Calling it from an app

const API_BASE = "https://puras-api.fly.dev";
const KEY = "puras_live_AbCdEfGh.SecretSecretSecretSecretSecre32";

async function analyze(file /* a browser File */) {
  // 1) Upload once.
  const fd = new FormData(); fd.append("file", file);
  const up = await fetch(`${API_BASE}/v1/drive/upload`, {
    method: "POST",
    headers: { Authorization: `Bearer ${KEY}` },
    body: fd,
  }).then(r => r.json());
  // up: { drive_path, full_path, signed_url, bytes, content_type }

  // 2) Fast deterministic skill — wait inline.
  const info = await fetch(`${API_BASE}/v1/jobs?wait=true&timeout=20`, {
    method: "POST",
    headers: { Authorization: `Bearer ${KEY}`, "Content-Type": "application/json" },
    body: JSON.stringify({
      skill: "image-info",
      inputs: { image: { drive_path: up.drive_path } },
    }),
  }).then(r => r.json());
  // info.result → { width, height, format, thumb: { drive_path } }

  // 3) Kick off the agentic caption skill — attach the photo natively.
  const cap = await fetch(`${API_BASE}/v1/jobs`, {
    method: "POST",
    headers: { Authorization: `Bearer ${KEY}`, "Content-Type": "application/json" },
    body: JSON.stringify({
      skill: "caption",
      inputs: {
        prompt: "Tone: playful. Write the caption.",
        attachments: [{ drive_path: up.drive_path }],
      },
    }),
  }).then(r => r.json());
  // Poll GET /v1/jobs/{cap.id} or stream GET /v1/jobs/{cap.id}/stream

  return { info: info.result, captionJobId: cap.id };
}

Same submit body shape for both skills — no type field, no distinction at the call site. The worker reads each skill's entrypoint and dispatches accordingly.

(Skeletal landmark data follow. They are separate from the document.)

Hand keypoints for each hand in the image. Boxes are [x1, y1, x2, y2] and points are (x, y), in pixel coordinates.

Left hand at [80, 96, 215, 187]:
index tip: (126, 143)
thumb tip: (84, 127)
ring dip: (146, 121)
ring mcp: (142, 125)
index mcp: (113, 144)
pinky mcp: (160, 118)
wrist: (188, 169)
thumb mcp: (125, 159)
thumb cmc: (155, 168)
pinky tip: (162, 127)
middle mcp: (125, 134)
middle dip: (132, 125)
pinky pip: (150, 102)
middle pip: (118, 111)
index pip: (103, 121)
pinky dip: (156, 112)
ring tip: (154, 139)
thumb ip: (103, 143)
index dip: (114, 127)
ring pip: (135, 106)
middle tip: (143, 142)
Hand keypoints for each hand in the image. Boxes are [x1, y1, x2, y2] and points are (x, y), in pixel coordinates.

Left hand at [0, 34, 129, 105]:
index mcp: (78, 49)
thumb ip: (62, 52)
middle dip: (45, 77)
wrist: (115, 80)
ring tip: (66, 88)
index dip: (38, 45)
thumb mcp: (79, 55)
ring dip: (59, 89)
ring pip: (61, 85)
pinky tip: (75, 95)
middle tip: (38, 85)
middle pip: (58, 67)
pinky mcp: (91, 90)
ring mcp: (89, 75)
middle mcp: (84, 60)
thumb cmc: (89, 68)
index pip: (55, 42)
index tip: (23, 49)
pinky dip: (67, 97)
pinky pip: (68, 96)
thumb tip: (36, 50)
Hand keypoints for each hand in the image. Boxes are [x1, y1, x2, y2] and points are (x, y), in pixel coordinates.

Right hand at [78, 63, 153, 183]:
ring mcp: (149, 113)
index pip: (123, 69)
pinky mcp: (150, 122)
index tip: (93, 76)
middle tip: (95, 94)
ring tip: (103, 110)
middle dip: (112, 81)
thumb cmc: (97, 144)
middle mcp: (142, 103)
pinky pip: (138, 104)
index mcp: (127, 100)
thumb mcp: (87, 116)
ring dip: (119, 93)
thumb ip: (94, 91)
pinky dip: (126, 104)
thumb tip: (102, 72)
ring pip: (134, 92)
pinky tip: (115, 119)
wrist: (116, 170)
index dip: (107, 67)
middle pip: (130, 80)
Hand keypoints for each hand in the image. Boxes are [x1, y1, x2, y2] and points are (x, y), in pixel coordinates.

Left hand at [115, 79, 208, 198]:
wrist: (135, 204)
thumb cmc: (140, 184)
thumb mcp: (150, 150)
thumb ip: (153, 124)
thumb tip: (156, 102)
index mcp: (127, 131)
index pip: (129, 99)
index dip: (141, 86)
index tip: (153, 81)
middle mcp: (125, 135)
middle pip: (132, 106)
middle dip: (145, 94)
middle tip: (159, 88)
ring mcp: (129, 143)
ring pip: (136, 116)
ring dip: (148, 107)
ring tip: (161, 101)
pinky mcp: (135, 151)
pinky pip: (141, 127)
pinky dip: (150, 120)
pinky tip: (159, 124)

To display the thumbnail in the UI, mint a signed URL for it:

GET /v1/drive/sign?path=<thumb-drive-path>&ttl=3600

What this project demonstrates

Two skill styles, one API — a deterministic Python skill for fast structured work, an agentic skill for multi-step LLM work, both submitted with the same POST /v1/jobs shape.
One source of truth for files — the upload happens once; both skills reference it by drive_path.
Polymorphic file inputs in a deterministic skill — the same code works for uploads, URLs, and inline base64 (inputs-and-drive).
Native vision in an agentic skill — the agent looks at the image directly via inputs.attachments; no bash cat, no media tool round-trip, no manual URL signing (agent-attachments).

Where to take it next

Add a tools: list to caption/skill.yaml if you want the agent to call your own Python helpers mid-run (e.g. a query_dimensions tool that wraps the same Pillow logic).
Add more skills under skills/ for follow-up ops (crop, OCR, classify) — agentic skills can chain them via tool-use.
Set project secrets (set_secret) for any third-party keys your skill code needs; they're injected as env vars at run time.